Multimorbidity is common in older adults. However, whether multimorbidity accelerates brain beta-amyloid (Aβ) deposition, the molecular driver of Alzheimer's disease (AD), in humans remains largely unknown. In this study, we selected 435 brain Aβ-positive participants with available longitudinal Aβ-PET data (mean duration 3.9 years) from the Alzheimer's Disease Neuroimaging Initiative (ADNI) cohort. Twenty-two self-reported chronic disorders were considered as a measure of the severity of multimorbidity. After adjustment for age, sex, education level, APOE-ε4 status and baseline cognitive state, individuals with a high or medium multimorbidity burden had faster rates of brain Aβ accumulation than individuals with a low multimorbidity burden. Moreover, both the central nervous system and peripheral system multimorbidity burdens were associated with longitudinal brain Aβ deposition. These results indicate that peripheral organ and tissue dysfunctions may contribute to AD pathogenesis, which may help researchers better understand AD pathogenesis and tailor interventions for AD from a systemic view.

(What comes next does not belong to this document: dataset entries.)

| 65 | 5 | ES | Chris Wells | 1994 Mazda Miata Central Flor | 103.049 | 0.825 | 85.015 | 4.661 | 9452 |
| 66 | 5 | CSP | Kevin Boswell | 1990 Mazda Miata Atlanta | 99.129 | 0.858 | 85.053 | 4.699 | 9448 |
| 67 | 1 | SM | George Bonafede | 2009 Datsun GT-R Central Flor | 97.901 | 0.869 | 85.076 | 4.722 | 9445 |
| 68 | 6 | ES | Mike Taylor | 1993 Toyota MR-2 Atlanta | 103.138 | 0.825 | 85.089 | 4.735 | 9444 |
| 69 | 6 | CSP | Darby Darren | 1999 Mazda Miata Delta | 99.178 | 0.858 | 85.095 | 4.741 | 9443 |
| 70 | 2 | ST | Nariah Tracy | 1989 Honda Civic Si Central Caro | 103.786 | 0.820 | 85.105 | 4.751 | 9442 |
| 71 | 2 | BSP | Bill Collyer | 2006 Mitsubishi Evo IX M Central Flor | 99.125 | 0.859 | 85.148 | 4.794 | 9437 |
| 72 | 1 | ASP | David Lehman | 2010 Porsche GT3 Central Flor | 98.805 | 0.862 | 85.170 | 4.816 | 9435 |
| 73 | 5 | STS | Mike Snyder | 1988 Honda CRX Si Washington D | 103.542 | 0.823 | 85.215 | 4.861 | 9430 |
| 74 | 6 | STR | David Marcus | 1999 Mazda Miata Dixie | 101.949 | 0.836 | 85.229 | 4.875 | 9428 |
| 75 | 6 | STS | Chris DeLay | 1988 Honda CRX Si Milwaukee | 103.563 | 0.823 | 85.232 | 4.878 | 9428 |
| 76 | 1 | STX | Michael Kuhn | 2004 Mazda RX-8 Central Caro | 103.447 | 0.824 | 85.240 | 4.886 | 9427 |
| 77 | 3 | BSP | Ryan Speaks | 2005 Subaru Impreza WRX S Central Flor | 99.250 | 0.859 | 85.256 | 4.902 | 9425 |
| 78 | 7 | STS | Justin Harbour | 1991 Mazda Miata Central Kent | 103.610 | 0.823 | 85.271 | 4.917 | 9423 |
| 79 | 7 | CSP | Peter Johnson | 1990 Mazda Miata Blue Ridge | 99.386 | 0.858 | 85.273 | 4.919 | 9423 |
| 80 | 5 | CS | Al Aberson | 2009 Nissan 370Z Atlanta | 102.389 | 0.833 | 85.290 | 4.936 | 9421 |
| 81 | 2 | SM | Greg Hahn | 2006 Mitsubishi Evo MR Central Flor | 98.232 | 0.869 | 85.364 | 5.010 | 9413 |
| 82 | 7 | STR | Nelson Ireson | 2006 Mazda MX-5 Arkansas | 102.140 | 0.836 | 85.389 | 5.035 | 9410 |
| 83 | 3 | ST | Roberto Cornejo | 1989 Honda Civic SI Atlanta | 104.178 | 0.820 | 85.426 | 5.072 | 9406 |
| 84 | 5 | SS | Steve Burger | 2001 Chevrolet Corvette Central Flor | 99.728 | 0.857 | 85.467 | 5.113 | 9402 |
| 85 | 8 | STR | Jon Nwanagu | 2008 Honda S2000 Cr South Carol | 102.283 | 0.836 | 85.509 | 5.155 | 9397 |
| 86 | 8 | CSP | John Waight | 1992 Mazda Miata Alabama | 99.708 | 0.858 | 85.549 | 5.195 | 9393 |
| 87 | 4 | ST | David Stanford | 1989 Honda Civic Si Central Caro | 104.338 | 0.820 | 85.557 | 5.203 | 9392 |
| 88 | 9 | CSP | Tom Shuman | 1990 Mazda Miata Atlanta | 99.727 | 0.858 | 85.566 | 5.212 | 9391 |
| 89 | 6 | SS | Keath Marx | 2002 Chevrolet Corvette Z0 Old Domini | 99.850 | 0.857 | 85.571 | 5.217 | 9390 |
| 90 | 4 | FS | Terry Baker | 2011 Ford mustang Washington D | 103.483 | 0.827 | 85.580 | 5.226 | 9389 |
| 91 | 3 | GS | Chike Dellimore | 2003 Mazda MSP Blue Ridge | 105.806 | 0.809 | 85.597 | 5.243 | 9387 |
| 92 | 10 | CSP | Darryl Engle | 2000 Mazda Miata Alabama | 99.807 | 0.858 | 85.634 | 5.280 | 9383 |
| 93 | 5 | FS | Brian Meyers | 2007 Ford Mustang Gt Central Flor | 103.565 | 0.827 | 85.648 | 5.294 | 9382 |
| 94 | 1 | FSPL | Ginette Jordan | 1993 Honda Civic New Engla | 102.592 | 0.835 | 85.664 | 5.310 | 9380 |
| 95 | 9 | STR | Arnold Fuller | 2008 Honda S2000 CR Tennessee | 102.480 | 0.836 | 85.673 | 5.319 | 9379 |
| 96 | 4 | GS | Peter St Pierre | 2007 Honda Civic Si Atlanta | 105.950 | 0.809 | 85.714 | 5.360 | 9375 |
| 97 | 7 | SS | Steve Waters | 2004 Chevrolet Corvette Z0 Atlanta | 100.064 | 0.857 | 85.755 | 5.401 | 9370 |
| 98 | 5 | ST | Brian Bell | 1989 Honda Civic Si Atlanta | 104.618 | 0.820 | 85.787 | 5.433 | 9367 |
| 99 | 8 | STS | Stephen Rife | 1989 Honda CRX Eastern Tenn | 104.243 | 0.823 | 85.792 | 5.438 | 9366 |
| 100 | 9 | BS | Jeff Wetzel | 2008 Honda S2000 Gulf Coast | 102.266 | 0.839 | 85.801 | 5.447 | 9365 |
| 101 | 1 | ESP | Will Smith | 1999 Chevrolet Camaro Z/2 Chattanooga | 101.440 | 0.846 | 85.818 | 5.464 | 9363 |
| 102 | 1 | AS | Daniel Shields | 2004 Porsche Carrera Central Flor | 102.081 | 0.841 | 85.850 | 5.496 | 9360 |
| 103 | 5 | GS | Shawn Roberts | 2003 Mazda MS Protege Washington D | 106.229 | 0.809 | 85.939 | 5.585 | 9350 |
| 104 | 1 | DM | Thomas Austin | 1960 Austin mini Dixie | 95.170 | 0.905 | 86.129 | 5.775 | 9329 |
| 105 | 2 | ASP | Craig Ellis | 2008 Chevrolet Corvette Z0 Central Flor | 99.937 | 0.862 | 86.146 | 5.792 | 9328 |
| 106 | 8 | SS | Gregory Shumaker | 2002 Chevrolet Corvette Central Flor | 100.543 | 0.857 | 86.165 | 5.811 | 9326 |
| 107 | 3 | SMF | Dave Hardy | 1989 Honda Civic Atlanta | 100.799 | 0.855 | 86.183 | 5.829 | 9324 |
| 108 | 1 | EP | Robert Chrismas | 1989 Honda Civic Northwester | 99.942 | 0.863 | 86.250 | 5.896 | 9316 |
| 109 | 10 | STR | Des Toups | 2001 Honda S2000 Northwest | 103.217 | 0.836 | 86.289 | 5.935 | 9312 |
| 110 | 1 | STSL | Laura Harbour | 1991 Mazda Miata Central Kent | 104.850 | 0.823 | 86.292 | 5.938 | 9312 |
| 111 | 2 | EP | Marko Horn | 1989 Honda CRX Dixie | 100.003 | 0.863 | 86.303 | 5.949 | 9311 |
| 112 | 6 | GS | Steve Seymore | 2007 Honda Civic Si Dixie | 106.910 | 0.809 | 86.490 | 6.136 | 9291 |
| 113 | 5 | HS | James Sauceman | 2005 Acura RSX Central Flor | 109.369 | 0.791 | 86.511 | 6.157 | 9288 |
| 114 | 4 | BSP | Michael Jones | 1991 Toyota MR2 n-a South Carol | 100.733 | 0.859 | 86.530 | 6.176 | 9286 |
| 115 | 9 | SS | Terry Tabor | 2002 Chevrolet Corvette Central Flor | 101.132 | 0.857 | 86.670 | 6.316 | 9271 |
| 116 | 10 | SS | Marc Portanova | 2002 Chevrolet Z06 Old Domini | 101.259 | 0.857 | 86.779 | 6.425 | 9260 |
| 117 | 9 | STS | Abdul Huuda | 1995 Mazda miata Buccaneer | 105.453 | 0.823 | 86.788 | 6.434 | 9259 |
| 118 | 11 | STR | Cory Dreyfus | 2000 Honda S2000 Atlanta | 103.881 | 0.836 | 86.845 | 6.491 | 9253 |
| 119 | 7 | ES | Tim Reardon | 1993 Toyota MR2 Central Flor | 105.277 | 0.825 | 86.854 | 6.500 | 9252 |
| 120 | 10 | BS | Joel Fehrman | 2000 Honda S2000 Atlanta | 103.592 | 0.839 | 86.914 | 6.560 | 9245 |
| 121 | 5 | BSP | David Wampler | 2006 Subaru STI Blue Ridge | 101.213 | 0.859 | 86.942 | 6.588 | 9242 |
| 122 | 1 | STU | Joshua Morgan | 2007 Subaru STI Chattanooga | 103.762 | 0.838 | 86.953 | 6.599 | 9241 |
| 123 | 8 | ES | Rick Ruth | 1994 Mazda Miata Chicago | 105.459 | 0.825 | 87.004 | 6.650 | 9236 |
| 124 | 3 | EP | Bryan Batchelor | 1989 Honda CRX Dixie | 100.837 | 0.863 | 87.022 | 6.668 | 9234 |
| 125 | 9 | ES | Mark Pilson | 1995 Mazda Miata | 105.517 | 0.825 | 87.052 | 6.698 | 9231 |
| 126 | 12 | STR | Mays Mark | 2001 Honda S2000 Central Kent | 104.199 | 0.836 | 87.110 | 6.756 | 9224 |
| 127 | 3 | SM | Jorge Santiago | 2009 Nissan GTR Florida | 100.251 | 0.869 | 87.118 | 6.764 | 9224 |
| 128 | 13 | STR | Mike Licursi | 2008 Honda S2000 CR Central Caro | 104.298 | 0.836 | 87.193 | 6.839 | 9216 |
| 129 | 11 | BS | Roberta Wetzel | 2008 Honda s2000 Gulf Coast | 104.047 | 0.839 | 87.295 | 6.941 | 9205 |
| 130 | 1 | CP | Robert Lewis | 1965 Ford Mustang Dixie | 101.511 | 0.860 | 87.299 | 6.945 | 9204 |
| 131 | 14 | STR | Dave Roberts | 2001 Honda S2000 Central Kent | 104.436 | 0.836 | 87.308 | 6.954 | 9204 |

Fig. 1. Flow diagram of the study.

A Flowchart depicting each step of the selection process for ADNI participant inclusion in the data analyses. B Overview of the study design workflow. ADNI Alzheimer’s Disease Neuroimaging Initiative, AD Alzheimer’s disease, Aβ beta-amyloid, APOE apolipoprotein, CU cognitively unimpaired, FBP ¹⁸F-florbetapir, MCI mild cognitive impairment. Created by Figdraw.com.

Fig. 2. Longitudinal mixed effects model of the multimorbidity-by-time interaction demonstrated a greater rate of longitudinal brain Aβ accumulation in participants with a greater multimorbidity burden.

A Compared with individuals with a low multimorbidity burden of all chronic diseases (0 to 2 chronic disorders), individuals with a medium multimorbidity burden (3 to 5 chronic disorders) and a high multimorbidity burden (6 or more chronic disorders) presented faster rates of Aβ accumulation in the brain during follow-up. B Compared with individuals without chronic disease of central nervous system (0 chronic disorder), individuals with 1 or more chronic disorders presented faster rates of brain Aβ accumulation during follow-up. C Compared with individuals with 0 or 1 chronic disorder of peripheral system, individuals with 2 or more chronic disorders presented faster rates of brain Aβ accumulation during follow-up. The tables show the number of participants available at each time point. Longitudinal brain Aβ SUVR at each follow-up time point were used to generate these figures, which were analyzed via linear mixed effects models adjusted for age, sex, education level, APOE-ε4 status and baseline cognitive state. The lines represent model fits (shaded areas represent the 95% confidence intervals of the regression lines).